▸ Task to complete
Return only the number of lines in the entries below that hold the word "الإثباتات".

[Exercise data Boundary: Start]

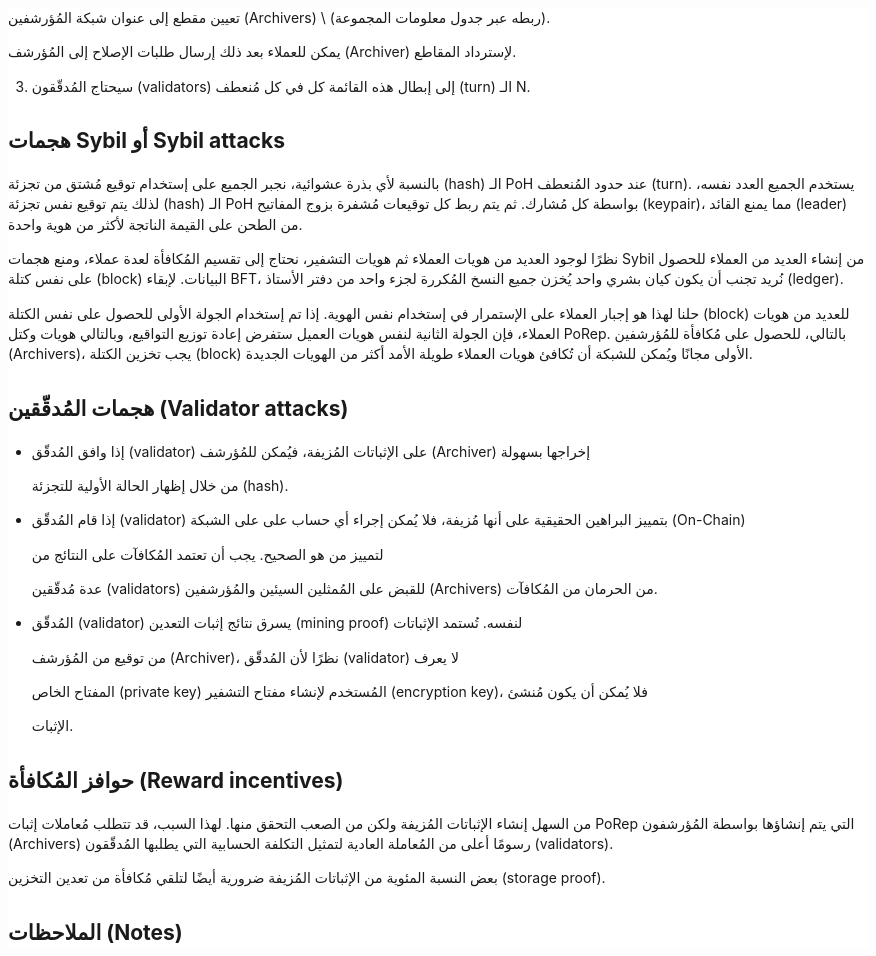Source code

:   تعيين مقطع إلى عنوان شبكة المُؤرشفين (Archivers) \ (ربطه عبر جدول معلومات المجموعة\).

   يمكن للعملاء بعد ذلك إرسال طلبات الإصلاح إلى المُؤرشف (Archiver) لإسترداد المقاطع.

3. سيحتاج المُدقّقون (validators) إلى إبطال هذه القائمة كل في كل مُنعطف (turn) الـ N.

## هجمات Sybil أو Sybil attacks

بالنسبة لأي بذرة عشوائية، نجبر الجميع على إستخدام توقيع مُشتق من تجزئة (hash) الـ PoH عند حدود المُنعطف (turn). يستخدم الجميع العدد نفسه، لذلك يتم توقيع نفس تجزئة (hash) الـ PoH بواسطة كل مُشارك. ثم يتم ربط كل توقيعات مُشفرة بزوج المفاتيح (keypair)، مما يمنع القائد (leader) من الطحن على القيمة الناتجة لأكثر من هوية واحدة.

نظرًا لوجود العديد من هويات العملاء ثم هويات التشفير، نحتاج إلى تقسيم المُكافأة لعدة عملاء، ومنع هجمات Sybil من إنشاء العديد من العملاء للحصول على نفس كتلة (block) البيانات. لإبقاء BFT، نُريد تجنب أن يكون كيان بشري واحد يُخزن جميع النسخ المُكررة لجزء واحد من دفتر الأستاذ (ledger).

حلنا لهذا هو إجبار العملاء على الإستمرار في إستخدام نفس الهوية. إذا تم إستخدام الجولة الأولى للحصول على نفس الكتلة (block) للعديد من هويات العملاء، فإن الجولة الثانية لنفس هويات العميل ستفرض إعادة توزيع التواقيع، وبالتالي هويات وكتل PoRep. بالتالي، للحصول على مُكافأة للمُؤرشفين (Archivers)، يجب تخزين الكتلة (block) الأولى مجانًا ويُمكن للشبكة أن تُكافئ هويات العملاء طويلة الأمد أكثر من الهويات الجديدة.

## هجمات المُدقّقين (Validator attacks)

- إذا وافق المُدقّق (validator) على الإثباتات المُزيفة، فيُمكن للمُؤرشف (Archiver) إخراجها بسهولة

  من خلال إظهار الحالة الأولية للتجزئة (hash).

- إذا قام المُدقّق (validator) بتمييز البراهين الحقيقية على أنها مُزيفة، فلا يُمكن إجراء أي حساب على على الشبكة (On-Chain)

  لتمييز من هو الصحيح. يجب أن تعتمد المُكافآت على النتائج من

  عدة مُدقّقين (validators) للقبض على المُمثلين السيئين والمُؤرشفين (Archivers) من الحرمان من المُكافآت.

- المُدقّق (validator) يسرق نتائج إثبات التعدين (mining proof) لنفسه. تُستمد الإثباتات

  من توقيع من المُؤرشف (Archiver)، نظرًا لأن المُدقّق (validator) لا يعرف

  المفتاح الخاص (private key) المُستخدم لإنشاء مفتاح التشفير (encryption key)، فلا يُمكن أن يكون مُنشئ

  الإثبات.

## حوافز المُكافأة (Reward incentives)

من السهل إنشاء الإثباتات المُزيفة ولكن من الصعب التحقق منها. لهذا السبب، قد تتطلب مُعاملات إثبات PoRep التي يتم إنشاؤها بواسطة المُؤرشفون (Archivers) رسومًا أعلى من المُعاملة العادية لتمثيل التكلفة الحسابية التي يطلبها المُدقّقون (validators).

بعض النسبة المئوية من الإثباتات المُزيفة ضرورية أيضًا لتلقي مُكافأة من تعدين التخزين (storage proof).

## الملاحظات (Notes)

[Exercise data Boundary: End]

▸ Response to the task
4